Iordachescu’s students. Results and achievements during the collaboration period.

· Salem Al Saleh, Grandmaster, UAE

- ranks in the top 50 in the world

- Arab Chess Champion

· Rouda Al Serkal, UAE

- World Champion 2017, girls under 8

- World School Chess Champion 2018, girls under 9

- 3rd place at the World School Chess Championship in 2016, girls under 7.

· Omran Al Hosani, UAE

- Arab Champion, boys under 20

- UAE Men Classical and Rapid Chess Champion

· Sultan Al Zaabi, UAE

- Arab Champion, boys under 18

- UAE Champion, boys under 18

· Bogdan-Daniel Deac, Grandmaster, Romania

- In 2016, at the age of 15, is awarded the title of Grandmaster

· Cristina Moșin, the Republic of Moldova

- Double European Champion, girls under 14

- World Vice Champion, girls under 16

· Vugar Gashimov, Grandmaster, Azerbaijan

- From 2008 to 2011, ranks in the top 10 in the world (number 6 in 2009).

· Axel Rombaldoni, Grandmaster, Italy

- Italian Champion

· Denis Rombaldoni, International Master, Italy

- Italian Champion

· Yuriy Kuzubov, Grandmaster, Ukraine

- Ukrainian Champion, 2014

· Liviu-Dieter Nisipeanu, Grandmaster, Romania

- European Champion, 2005

· Alexander Motylev', Grandmaster, Russia

- European Champion, 2014

== Politics ==
From 2019 to 2021, Iordachescu was the First Vice President of the Moldovan National Unity Party.

== Other activities and major events ==
Iordachescu knows several European languages (Romanian, Russian, English, French and Italian) and practices sports journalism.
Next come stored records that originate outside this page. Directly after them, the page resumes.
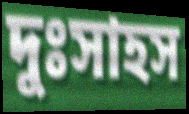
দুঃসাহস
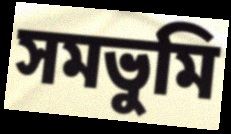
সমভুমি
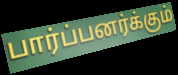
பார்ப்பனர்க்கும்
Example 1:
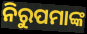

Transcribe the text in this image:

ନିରୁପମାଙ୍କ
He is often invited as a commentator to chess tournaments and publishes articles in specialized sources.

=== Commentator ===
· Shamkir Gashimov Memorial 2014 (English)

· Khanty–Mansiysk Grand Prix 2014 (English)
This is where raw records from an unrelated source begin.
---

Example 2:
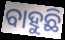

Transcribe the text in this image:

ବାହୁଛି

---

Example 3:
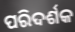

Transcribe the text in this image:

ପରିଦର୍ଶକ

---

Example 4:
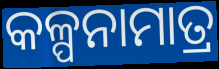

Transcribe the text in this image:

କଳ୍ପନାମାତ୍ର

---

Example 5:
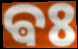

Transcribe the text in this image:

ଵଃ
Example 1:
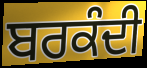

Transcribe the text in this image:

ਬਰਕੰਦੀ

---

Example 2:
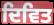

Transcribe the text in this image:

ਦਿਵਿਤ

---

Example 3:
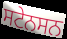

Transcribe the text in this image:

ਸਟੇਨਸਨ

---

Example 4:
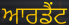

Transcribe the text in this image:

ਆਰਡੈਂਟ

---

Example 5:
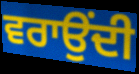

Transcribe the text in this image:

ਵਰਾਉਂਦੀ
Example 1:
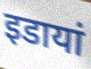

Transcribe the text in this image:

इडायां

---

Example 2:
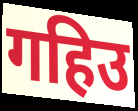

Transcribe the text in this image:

गहिउ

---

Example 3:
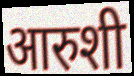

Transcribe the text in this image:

आरुशी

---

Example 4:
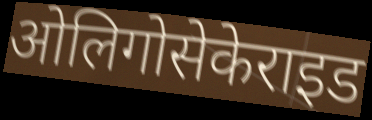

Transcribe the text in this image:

ओलिगोसेकेराइड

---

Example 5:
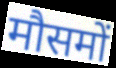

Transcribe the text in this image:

मौसमों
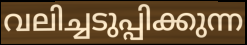
വലിച്ചടുപ്പിക്കുന്ന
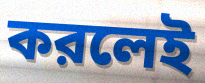
করলেই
· Cap Aurora Open 2014 (Romanian)

· Shamkir Gashimov Memorial 2015 (Russian)

· Abu Dhabi Festival 2016, 2017, 2018, 2019 (English)

· AIMAG, Turkmenistan, 2017 (English and Russian)
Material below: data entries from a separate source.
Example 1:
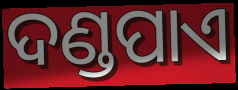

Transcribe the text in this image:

ଦଣ୍ଡପାଏ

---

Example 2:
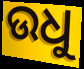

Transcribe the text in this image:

ଉଧୁ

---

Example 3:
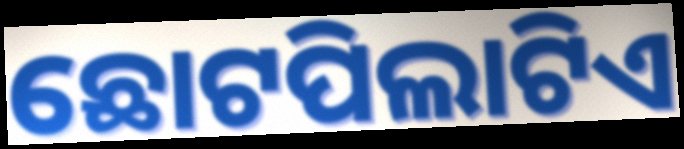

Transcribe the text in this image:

ଛୋଟପିଲାଟିଏ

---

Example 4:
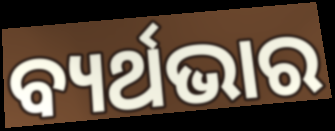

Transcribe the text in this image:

ବ୍ୟର୍ଥଭାର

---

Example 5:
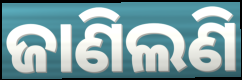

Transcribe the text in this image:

ଜାଣିଲଣି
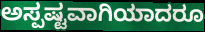
ಅಸ್ಪಷ್ಟವಾಗಿಯಾದರೂ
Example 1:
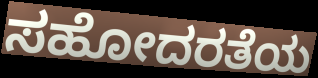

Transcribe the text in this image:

ಸಹೋದರತೆಯ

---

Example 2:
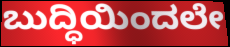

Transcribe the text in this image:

ಬುದ್ಧಿಯಿಂದಲೇ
· Sharjah Masters 2018, 2019 (English)

=== Publications ===
· New in Chess (Netherlands, 2000)

· Chess Informant (Serbia, 1995- 2012)

== Honors ==
According to the decree of October 15, 2021, signed by the president of the Republic of Moldova Maia Sandu, Iordachescu was decorated with the "Order of the Republic" "As a sign of high appreciation of special merits to the state, for substantial contribution in the world, for remarkable professional successes, for civic initiative and active participation in advancing reforms, as well as on the occasion of the XXXth anniversary of the proclamation of the independence of the Republic of Moldova ... ”

In 2019, Iordachescu was named "The Chess Player of the Year" by Moldova.